LEWIS WATSON ANNOUNCES BELFAST SHOW AT OH YEAH CENTRE ON WEDNESDAY OCTOBER 21ST 2020 | ON SALE FRIDAY @ 10AM

Shine by arrangement with Paradigm Agency presents: 
 
LEWIS WATSON
& Guests
 
Wednesday 21st October 2020
Oh Yeah Centre, Belfast
Doors 6pm
14+ Show
Tickets £12 + Booking Fee
 
UK singer-songwriter Lewis Watson is pleased to announce a headline Belfast show at Oh Yeah Centre on Wednesday 21st October 2020. Lewis releases his third studio album ‘The love that you want’ on May 29th 2020 via Cooking Vinyl Records. Tickets on sale Friday @ 10am from Ticketmaster.ie and shine.net
 
Lewis Watson, it’s fair to say, has put in his 10,000 hours. Still only 27, the singer-songwriter from smalltown Oxfordshire received his first guitar aged 16. He pretty much hasn’t stopped playing – or writing – since. 
 
In 2012, in his late teens, Watson released his first EP, the pithily titled and exquisitely wrought ‘it’s got four sad songs on it btw’. Within a matter of days he was fielding offers from multiple record companies, eventually deciding to partner with Warner Music, not least because of their deep heritage of working with the kind of artists he admired: artisan, self-starting songwriters ranging from Neil Young to David Gray to Damien Rice. Over the next 18 months he released four more EP’s followed, in the summer of 2014, by his debut album ‘the morning’. 
 
A heavy international touring schedule followed, as did some soul-searching and re-focusing: having had his fill of the major label system, for his second album Lewis pivoted back to his indie roots, releasing 2017’s ‘midnight’ on revered taste-making champion Cooking Vinyl. “The second album was my rebellious teenage stage: make an album without the input of anyone wearing a suit!” he smiles. “I wanted to release an album that was a snapshot of the music I was listening to at the time.” 
 
And it worked, catching a spark with his devoted fanbase. But this meant, he adds ruefully, “a pretty crazy time for me. I think I did at least 150 gigs in 2017. And honestly towards the end of that year I started to resent being on the road – which I hated! Touring is one of the best bits of this wonderful career I’ve stumbled into. But it got a bit heavy towards the end.” 
 
So by the start of 2018, with those road-miles under his belt – not to mention some quarter of a billion cumulative streams of his songs – he was ready to refresh it all up again. Unable to write on the road, Watson had ideas brimming over and his third album firmly in his sights. “Each record I’ve made has been a very different process. The first album was made over two years with eight or nine producers and their go-to guys on drums and strings and arrangements. The second one was done over two-and-a-half weeks with my band, a super-quick album in the way albums used to be made. I was very much in the control of the sonics, so that posed a different set of challenges.” 
 
For album #3, another change of tack: this time Watson, who studied music technology at Abingdon & Witney college, wanted to co-produce the album with his old collaborator Rich Wilkinson. He’d produced Watson’s very first session for Warner Music, in the famous Church studios in London’s Crouch End, so their history was deep and intuitive. 

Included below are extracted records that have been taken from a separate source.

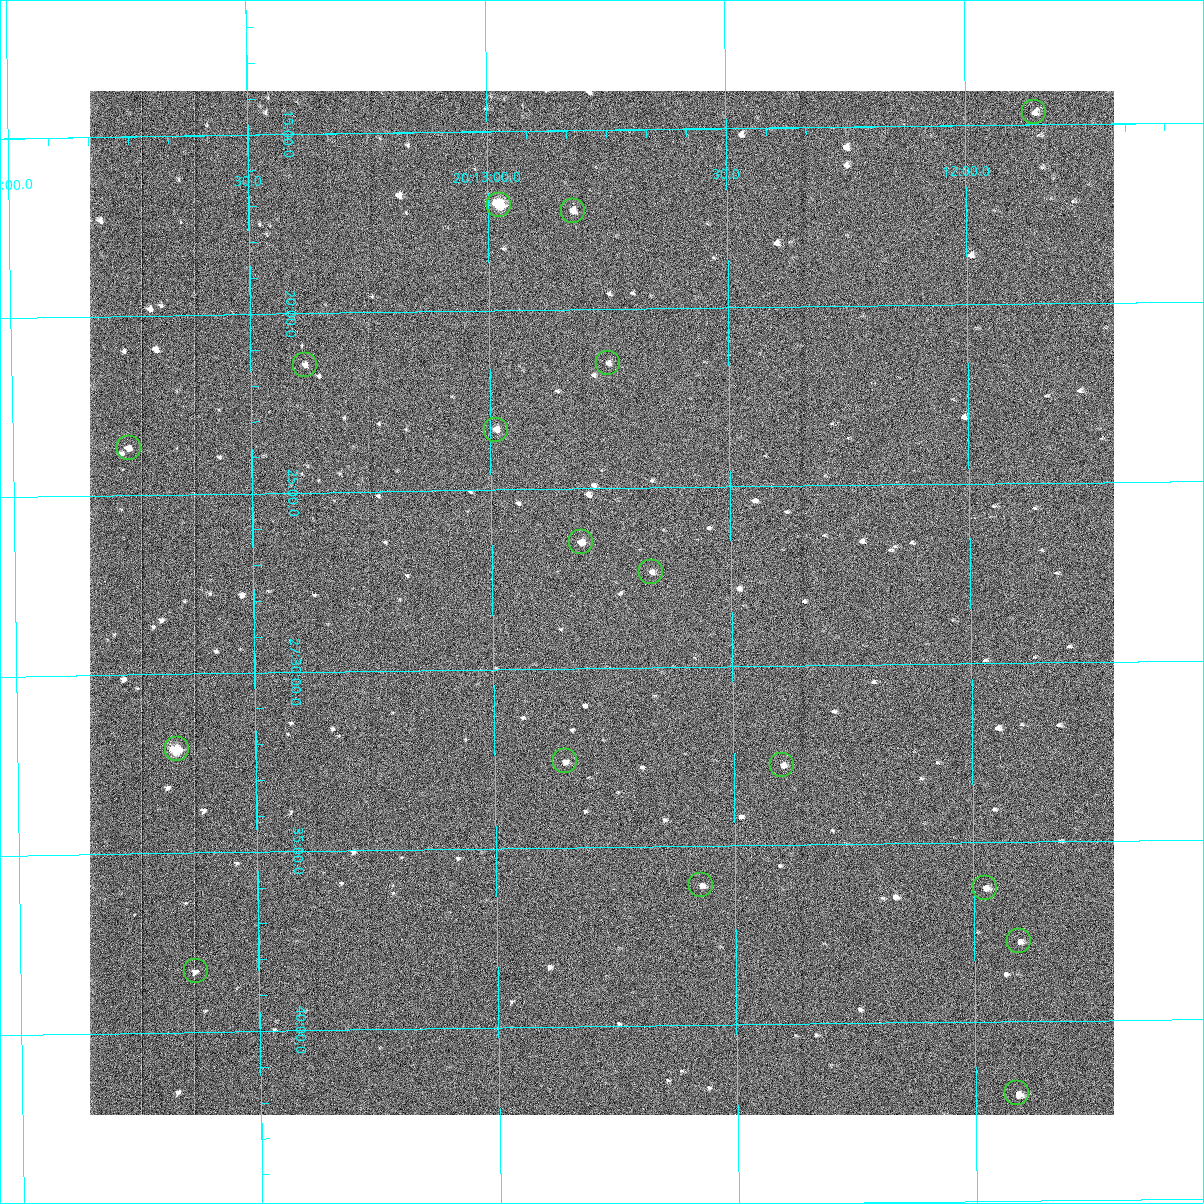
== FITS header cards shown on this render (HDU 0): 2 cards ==
NAXIS1  =                 1024 /fastest changing axis
NAXIS2  =                 1024 /next to fastest changing axis

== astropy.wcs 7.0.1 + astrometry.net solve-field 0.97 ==
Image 1024 x 1024 px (HDU 0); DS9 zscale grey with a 90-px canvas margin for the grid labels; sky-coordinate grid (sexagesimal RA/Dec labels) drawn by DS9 from the SOLVED WCS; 17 Tycho-2 reference stars matched to detected sources circled (green)
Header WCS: RA---TAN-SIP/DEC--TAN-SIP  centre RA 20:12:46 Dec +27:28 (303.19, +27.47 deg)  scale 1.67 arcsec/px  FOV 28.5' x 28.6'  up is -179 deg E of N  parity flipped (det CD > 0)
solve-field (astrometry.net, Tycho-2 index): VERIFIED the header's WCS against the Tycho-2 star catalogue (17 matches, 0 conflicts) and refined it, rather than solving blind
Solved WCS: RA---TAN-SIP/DEC--TAN-SIP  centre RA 20:12:46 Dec +27:28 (303.19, +27.47 deg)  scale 1.67 arcsec/px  FOV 28.5' x 28.6'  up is -179 deg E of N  parity flipped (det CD > 0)
The solver's refit moves the header's centre by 0.45 arcsec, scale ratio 1.001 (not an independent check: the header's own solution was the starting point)
Tycho-2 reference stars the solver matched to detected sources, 17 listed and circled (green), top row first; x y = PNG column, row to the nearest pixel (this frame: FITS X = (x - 90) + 1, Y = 1024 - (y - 91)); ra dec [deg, ICRS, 3 dp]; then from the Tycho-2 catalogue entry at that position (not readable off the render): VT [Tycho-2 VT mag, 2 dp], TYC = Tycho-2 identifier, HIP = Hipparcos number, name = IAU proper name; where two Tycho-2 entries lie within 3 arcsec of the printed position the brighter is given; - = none
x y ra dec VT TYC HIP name
1034 112 302.964 +27.244 11.47 2162-305-1 - -
499 205 303.244 +27.284 7.77 2162-911-1 99617 -
573 211 303.205 +27.288 10.96 2162-574-1 - -
608 363 303.188 +27.359 11.28 2162-438-1 - -
305 365 303.346 +27.357 11.18 2162-815-1 - -
496 430 303.247 +27.389 10.36 2162-304-1 - -
129 448 303.439 +27.395 11.22 2162-22-1 - -
581 542 303.203 +27.442 10.51 2162-192-1 - -
651 572 303.167 +27.456 11.12 2162-238-1 - -
177 749 303.416 +27.535 8.19 2162-1449-1 99677 -
565 761 303.213 +27.543 10.91 2162-390-1 - -
782 765 303.099 +27.546 10.75 2162-1213-1 - -
701 885 303.143 +27.602 11.15 2162-647-1 - -
985 888 302.994 +27.604 10.48 2162-302-1 - -
1019 941 302.977 +27.629 11.59 2162-1475-1 - -
196 971 303.408 +27.638 11.76 2162-1329-1 - -
1017 1093 302.978 +27.700 10.97 2162-1463-1 - -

In the intervening years Wilkinson had built his own studio, 212, in Archway in north London. So, starting in summer 2018, the pair bunkered themselves in 212 for the best part of a year, with Watson taking occasional breaks away to write and hone his new collection of songs. “I’d lost that skill of production – I stopped producing music because I had no time,” he explains. “So with this one it was great to go back into that. We deliberately added lots of time to the making of this album so we could do that.” 
 
That focus, dedication and unhurried pace is there in spades on a warm, enveloping, melodically rich, lyrically empathetic album that Lewis Watson has titled ‘the love that you want’. Explaining the title, he says: “A lot of people think I basically just write sad music. And I agree with that! Sad songs for me are much easier to write, as well as being much more important for me to write. When I sit down to listen to an album, I want it to wash over me, and I want to wallow. Ironically, I’m happiest when I’m sad listening to music, because I relate to that.” 
 
The quietly glorious ‘fly when i fall’ was released as a low-key introduction to the new album in late 2019.